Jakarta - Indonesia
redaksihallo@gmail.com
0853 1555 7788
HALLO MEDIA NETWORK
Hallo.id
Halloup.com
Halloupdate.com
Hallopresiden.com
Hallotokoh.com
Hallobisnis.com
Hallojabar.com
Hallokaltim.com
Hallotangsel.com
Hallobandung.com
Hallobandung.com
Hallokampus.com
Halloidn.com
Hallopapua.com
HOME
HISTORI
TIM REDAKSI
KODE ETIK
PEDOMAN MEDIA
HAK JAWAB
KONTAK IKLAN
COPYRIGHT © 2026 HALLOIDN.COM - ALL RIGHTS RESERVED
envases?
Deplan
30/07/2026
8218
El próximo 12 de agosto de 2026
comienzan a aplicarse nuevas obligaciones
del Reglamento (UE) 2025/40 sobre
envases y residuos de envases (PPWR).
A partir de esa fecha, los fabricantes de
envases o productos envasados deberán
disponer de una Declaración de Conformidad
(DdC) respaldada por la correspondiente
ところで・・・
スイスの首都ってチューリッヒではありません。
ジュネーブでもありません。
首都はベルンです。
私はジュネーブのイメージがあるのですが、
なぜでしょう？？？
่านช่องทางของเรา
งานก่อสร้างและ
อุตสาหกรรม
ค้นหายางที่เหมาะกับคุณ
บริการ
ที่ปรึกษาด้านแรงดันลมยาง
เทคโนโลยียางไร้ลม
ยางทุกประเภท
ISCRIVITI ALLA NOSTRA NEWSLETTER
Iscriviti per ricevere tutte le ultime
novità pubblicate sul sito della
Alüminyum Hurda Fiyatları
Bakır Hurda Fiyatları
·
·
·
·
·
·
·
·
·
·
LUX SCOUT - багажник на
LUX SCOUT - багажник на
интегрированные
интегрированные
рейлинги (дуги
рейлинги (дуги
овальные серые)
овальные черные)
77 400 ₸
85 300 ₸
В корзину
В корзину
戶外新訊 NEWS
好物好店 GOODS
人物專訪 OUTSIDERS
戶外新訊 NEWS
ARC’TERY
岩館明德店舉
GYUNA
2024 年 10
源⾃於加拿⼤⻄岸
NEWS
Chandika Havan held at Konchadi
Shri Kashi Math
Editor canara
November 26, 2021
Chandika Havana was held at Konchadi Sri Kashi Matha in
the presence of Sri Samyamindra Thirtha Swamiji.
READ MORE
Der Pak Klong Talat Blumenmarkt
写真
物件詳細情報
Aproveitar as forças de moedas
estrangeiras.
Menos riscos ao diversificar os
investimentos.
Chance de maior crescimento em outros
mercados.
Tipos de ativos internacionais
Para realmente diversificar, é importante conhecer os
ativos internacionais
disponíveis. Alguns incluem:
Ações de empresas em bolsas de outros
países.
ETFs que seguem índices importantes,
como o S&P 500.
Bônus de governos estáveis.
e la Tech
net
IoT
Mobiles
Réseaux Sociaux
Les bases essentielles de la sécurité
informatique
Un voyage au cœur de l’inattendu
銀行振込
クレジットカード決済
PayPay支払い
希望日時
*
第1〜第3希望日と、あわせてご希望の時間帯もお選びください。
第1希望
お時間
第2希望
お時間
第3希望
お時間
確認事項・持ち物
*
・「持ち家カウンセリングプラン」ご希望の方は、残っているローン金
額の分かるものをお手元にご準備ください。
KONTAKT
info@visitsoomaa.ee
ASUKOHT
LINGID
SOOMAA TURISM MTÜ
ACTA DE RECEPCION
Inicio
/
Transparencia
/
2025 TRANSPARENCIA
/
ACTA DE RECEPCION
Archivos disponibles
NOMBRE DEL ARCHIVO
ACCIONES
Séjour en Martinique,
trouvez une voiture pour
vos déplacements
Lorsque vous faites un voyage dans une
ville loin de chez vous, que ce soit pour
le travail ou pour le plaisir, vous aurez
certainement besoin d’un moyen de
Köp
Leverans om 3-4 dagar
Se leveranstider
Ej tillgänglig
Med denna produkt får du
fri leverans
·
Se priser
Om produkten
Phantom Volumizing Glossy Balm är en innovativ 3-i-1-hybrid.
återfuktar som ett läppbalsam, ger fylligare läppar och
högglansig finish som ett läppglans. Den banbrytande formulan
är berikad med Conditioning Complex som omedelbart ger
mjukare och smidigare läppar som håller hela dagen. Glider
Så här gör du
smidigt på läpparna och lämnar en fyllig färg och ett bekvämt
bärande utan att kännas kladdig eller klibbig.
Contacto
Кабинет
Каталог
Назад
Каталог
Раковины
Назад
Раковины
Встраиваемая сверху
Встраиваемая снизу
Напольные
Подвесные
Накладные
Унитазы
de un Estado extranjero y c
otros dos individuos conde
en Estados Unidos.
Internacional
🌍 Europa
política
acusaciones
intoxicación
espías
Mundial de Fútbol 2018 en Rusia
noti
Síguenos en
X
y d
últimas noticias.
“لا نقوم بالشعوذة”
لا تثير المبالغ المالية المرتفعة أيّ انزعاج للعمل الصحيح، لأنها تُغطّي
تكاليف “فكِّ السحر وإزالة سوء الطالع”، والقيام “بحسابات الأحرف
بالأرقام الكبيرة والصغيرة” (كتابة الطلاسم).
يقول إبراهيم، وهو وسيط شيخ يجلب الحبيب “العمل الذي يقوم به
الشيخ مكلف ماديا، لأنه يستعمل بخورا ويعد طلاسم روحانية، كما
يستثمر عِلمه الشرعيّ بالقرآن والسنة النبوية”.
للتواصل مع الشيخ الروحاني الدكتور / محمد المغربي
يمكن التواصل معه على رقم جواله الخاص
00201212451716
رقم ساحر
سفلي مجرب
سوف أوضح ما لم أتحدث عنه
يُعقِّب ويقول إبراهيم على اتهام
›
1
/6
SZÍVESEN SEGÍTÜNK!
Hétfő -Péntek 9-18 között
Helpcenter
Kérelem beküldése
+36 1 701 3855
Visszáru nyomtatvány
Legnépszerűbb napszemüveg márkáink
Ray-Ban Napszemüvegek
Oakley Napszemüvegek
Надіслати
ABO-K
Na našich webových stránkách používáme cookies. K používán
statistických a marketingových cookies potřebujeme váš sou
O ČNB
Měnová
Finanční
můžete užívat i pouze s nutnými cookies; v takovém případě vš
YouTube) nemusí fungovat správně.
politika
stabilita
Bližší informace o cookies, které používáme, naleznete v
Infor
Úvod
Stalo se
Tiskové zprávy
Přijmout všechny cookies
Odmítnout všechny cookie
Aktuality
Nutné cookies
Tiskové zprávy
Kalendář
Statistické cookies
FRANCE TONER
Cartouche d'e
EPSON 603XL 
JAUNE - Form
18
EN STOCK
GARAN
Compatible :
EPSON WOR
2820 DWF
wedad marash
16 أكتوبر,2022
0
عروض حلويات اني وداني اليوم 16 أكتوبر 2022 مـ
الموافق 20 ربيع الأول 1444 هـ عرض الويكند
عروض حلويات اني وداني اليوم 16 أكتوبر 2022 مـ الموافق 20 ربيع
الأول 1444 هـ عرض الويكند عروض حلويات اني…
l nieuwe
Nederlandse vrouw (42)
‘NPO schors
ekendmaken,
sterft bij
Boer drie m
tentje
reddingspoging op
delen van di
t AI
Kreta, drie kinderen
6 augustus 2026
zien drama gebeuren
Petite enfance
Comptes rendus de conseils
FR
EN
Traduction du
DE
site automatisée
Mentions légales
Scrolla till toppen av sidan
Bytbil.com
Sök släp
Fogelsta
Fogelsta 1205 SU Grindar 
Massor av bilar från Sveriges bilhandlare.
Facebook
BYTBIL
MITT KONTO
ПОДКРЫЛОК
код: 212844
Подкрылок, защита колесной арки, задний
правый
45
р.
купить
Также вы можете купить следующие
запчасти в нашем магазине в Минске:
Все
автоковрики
....................
Filtrez les entrées ci-dessus en recopiant chaque ligne qui contient le mot « všechny », en tenant compte de la casse.

-- RÉPONSE --
Přijmout všechny cookies
Odmítnout všechny cookie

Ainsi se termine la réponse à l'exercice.